Little lessons from family

Next week on JKWD, we talk to author Dillon Barr. One of the things he writes about in his book The Happiness Gap is the little lessons we learn from people in our family.

He tells a lesson of compassion, taught by his dad. When he was a kid, he did the very little-boy thing of taking a magnifying glass to burn ants; his father pointed out they’d done nothing to deserve it.

I talked about my grandfather; we called him Zadie. His wife, my grandmother, was Bubbie.

When Bubbie died, the rabbi came to condo to learn about her for the eulogy. He asked how long the courtship was, and without skipping a beat, Zadie told him, “61 years.”

I was the one to stay with Zadie the night following the funeral, to see everything was OK. Before we retired for the night, I asked him what tomorrow looked like. He told me we just get up and go about our day; that’s what we do.
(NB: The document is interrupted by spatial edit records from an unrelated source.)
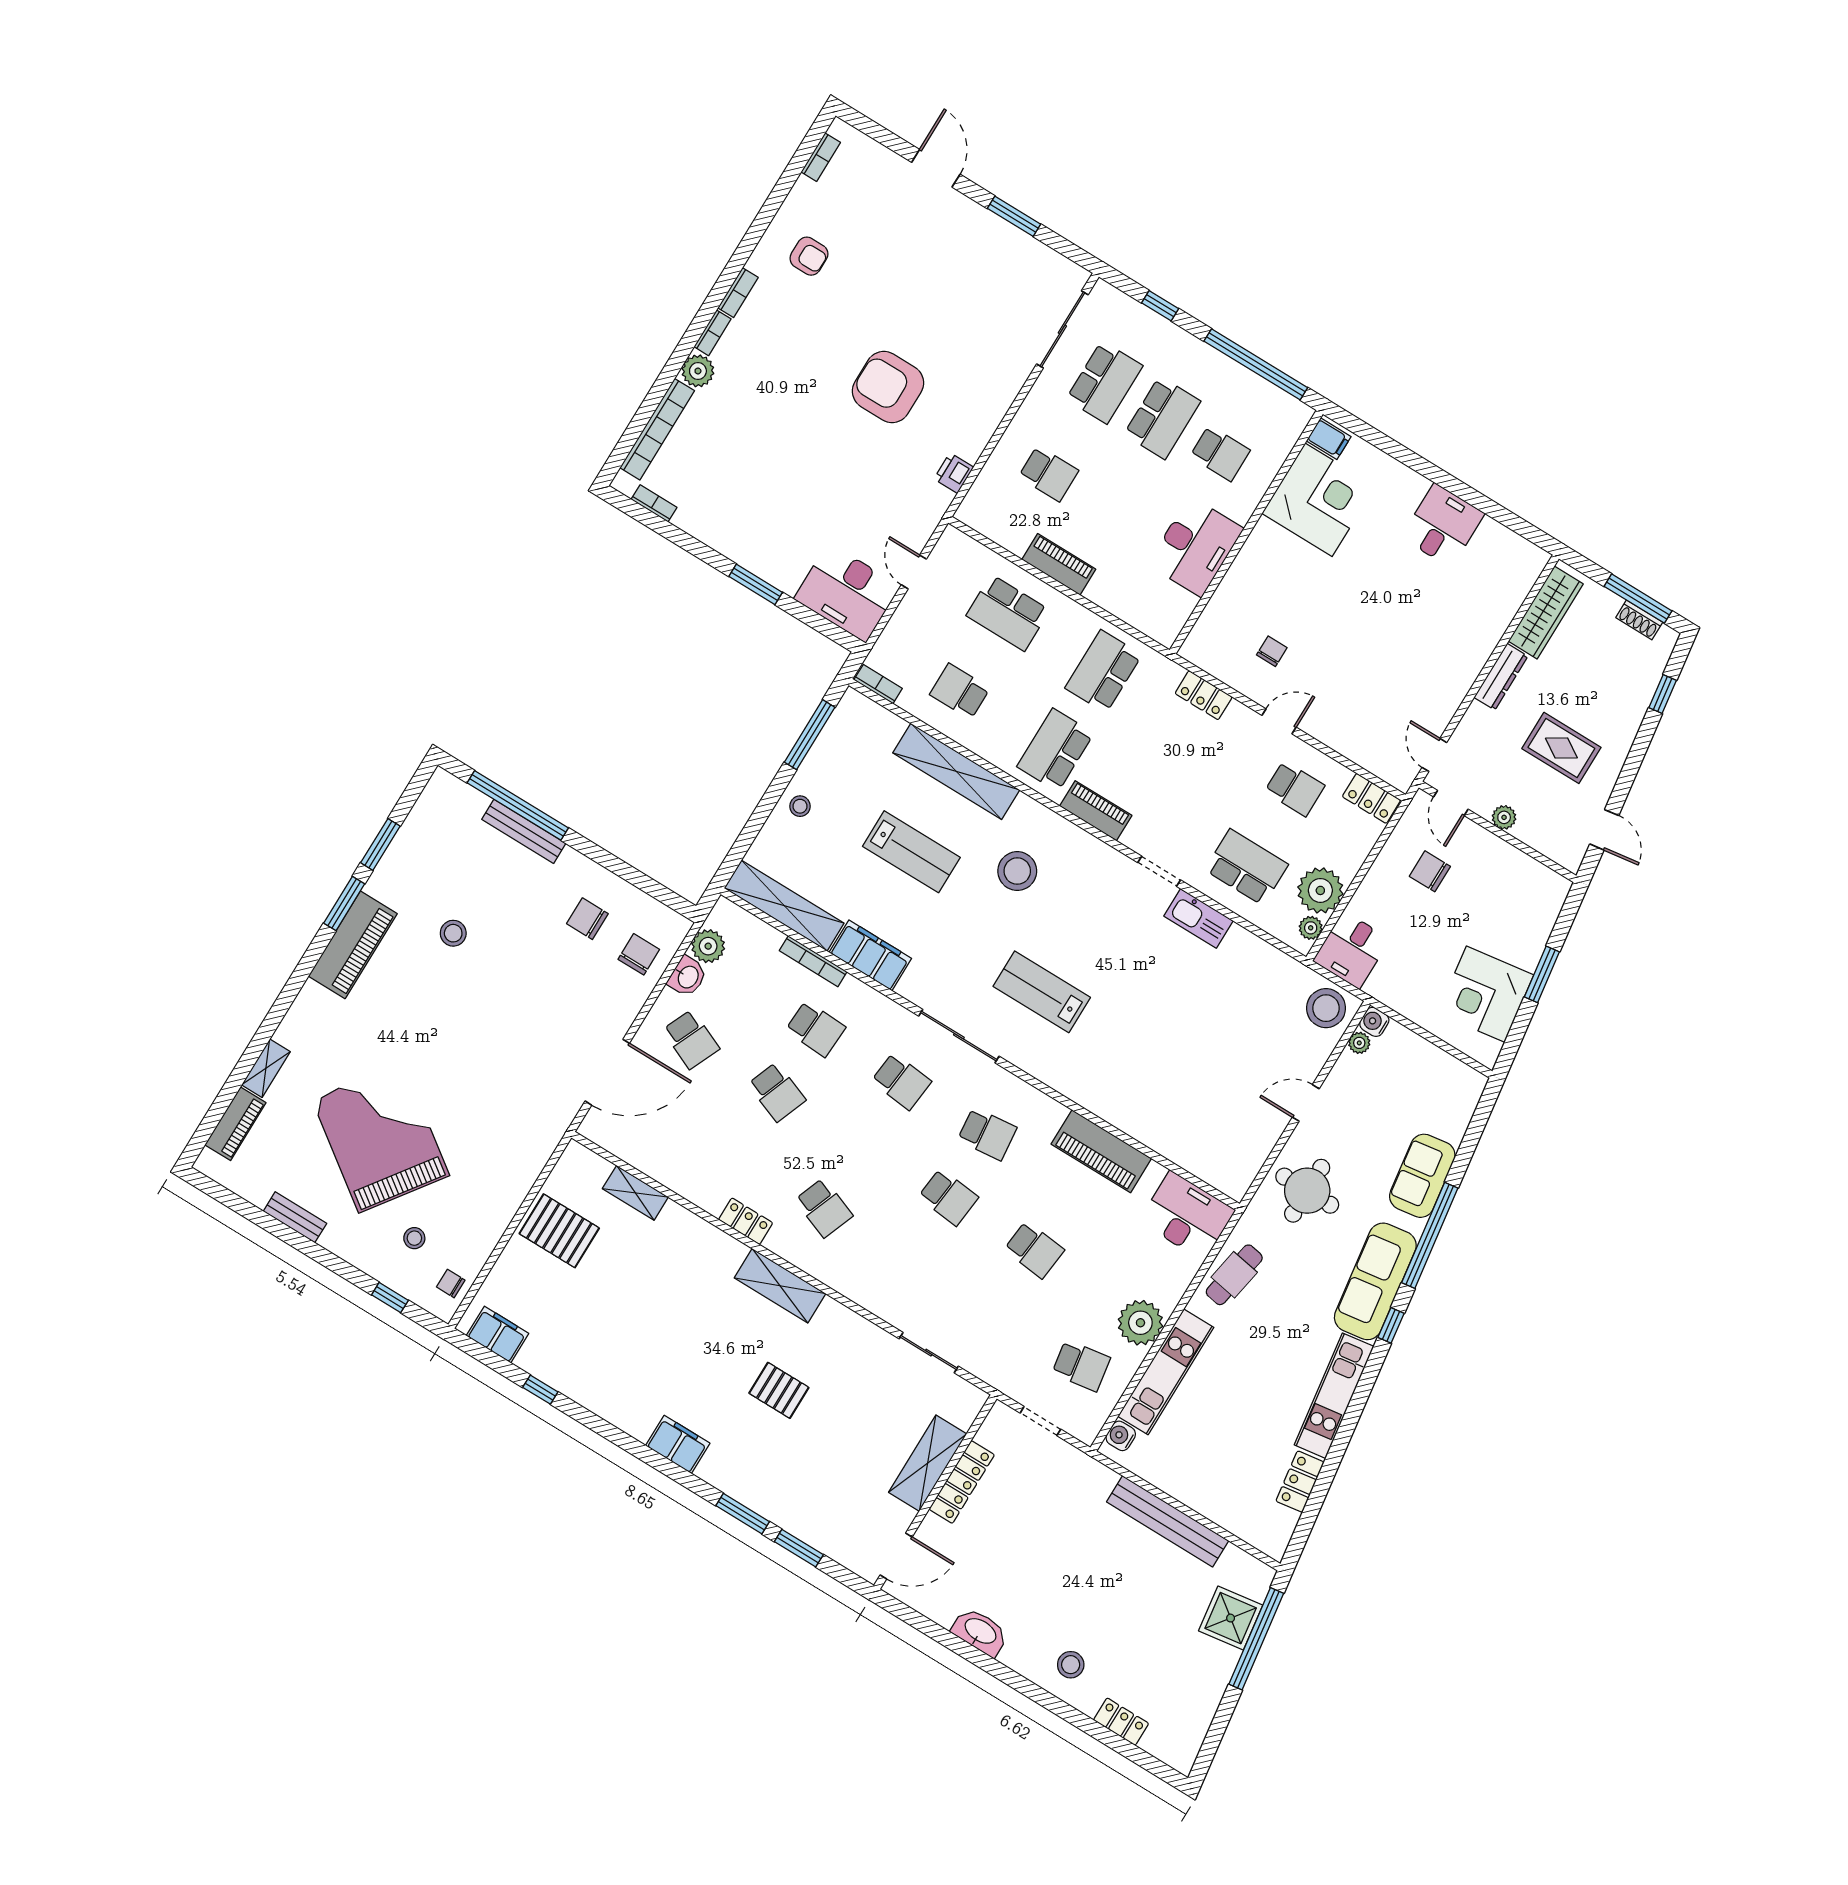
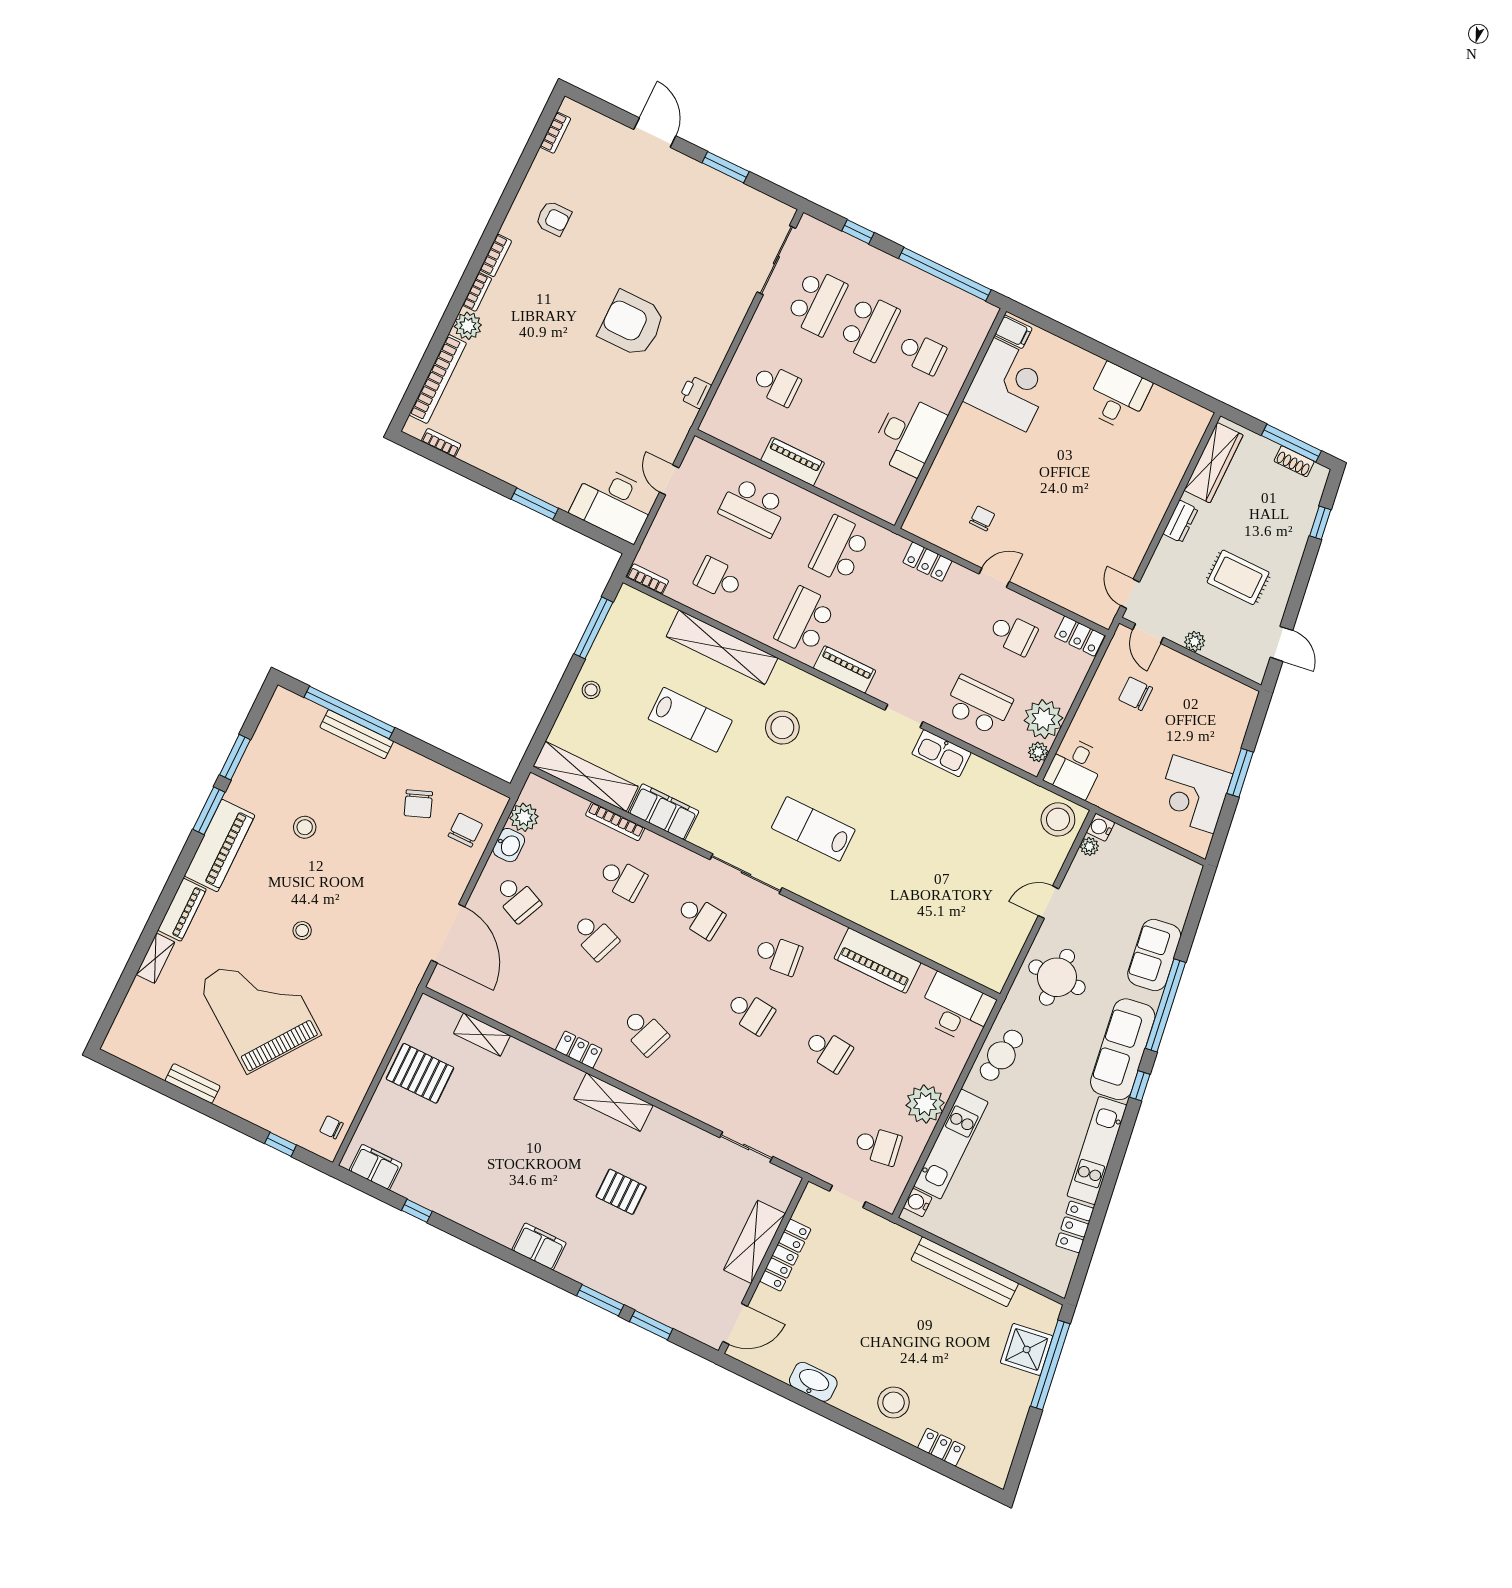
dresser: (1501, 677) -> (1180, 521), width x0.70
chair: (587, 919) -> (418, 804), turned -111
door: (607, 1072) -> (448, 933), hinge flipped
piano: (235, 1124) -> (182, 910), moved
stool: (414, 1238) -> (302, 931), moved
stool: (1071, 1665) -> (894, 1403), width x1.38, depth x1.38

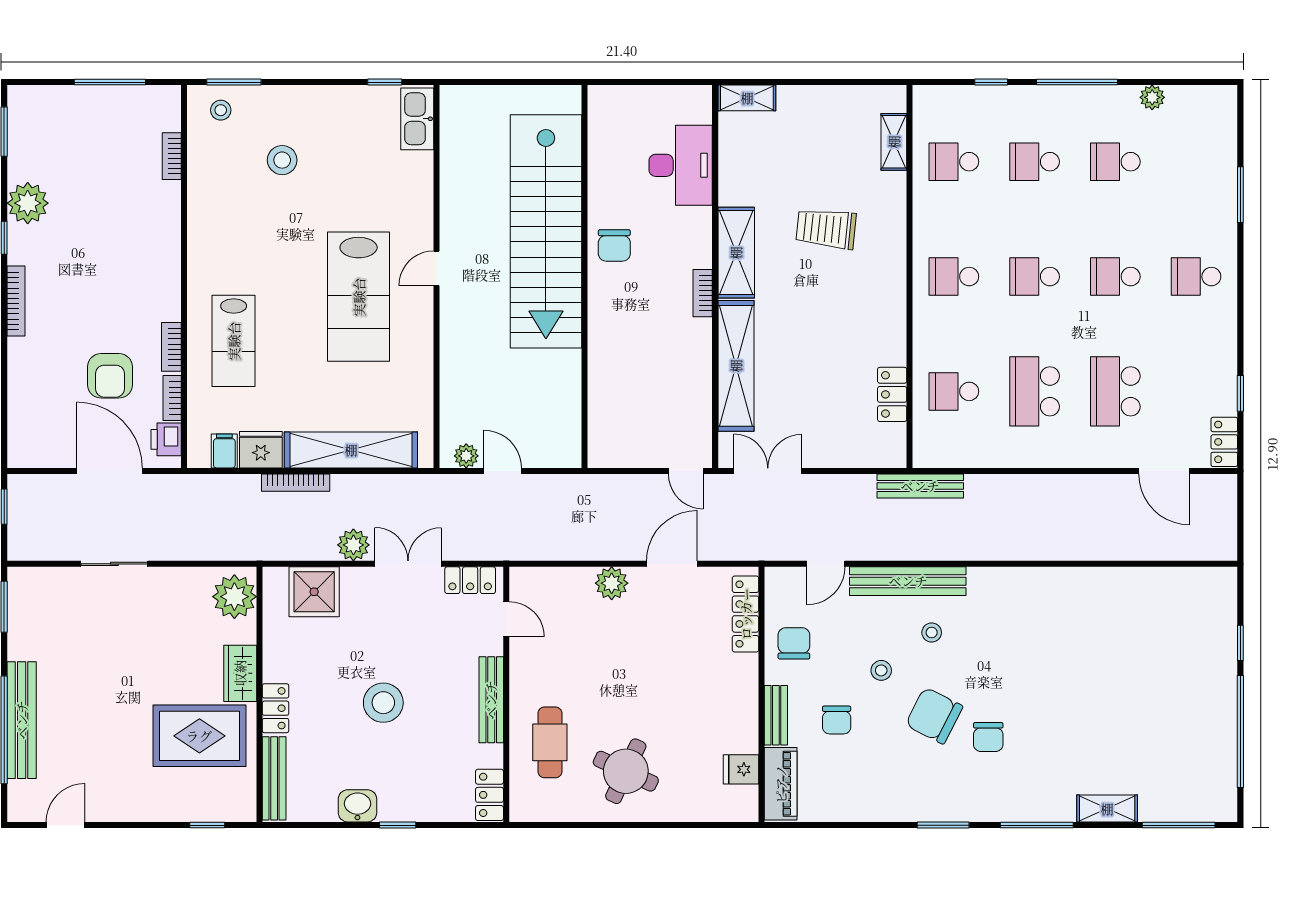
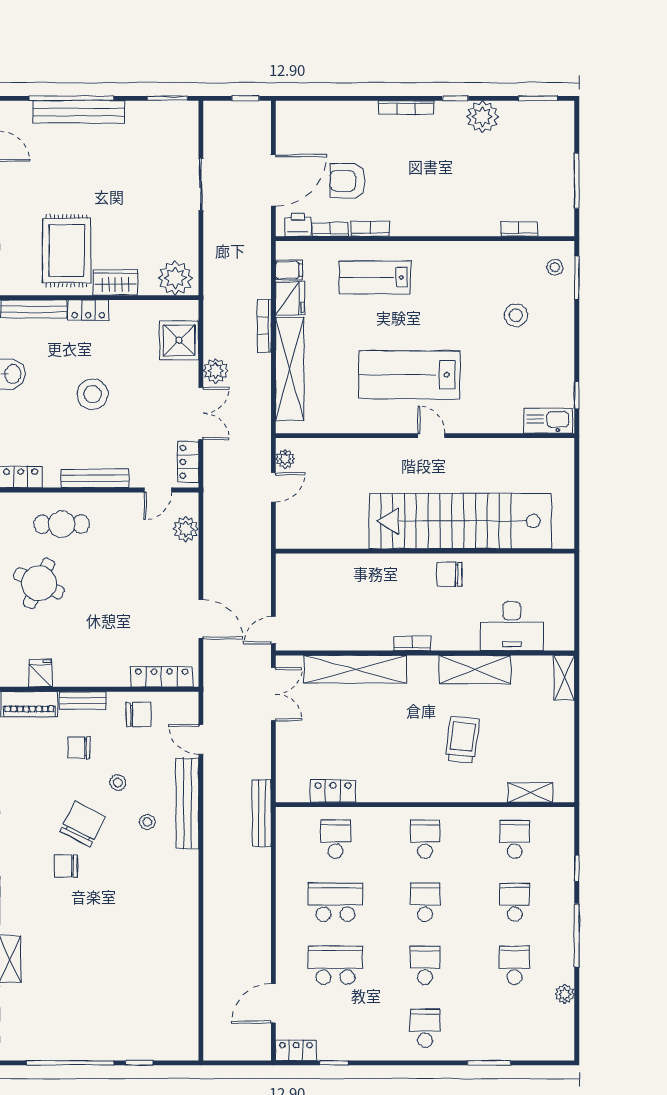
shelving: (736, 253) -> (475, 669), moved
plant: (612, 583) -> (186, 529), moved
In a long-surviving couple, when the man dies, the woman gets more involved in the communities they were involved in, whether that’s the senior center or a book club or a stitch-n-bitch circle.

When the woman dies, the man usually dies fairly quickly. Men don’t often form friendships in adulthood. Zadie was a Mason and a Shriner, so at least he was definitely going to have people he could call on.

He lived another 13 months. He wouldn’t let the grandkids visit him near the end, but he took our calls every day. When it came time for him to lay down his working tools, he waited until his three children (my mom, aunt, and uncle) could be at his bedside. He told them to keep the family together.

And we are. My aunt and uncle, and some of the cousins, still live near each other and see each other. Our branch of the family — my parents, my sister, my brother — live in a different part of the country, and we still gather frequently, often at my home.

When I sit at my desk — when I’m working, or writing a blog post, or recording a podcast, for example — I’m looking straight across at a picture of Zadie from his upsherin, the traditional first haircut a three-year-old Jewish boy gets. It’s a good reminder that he’s here and keeping an eye out (yes, that’s the hair from the haircut, which would have been done in late 1926, and yes, it’s hung straight despite the angle I took the photo of the frame from).

What are lessons you learned from your family?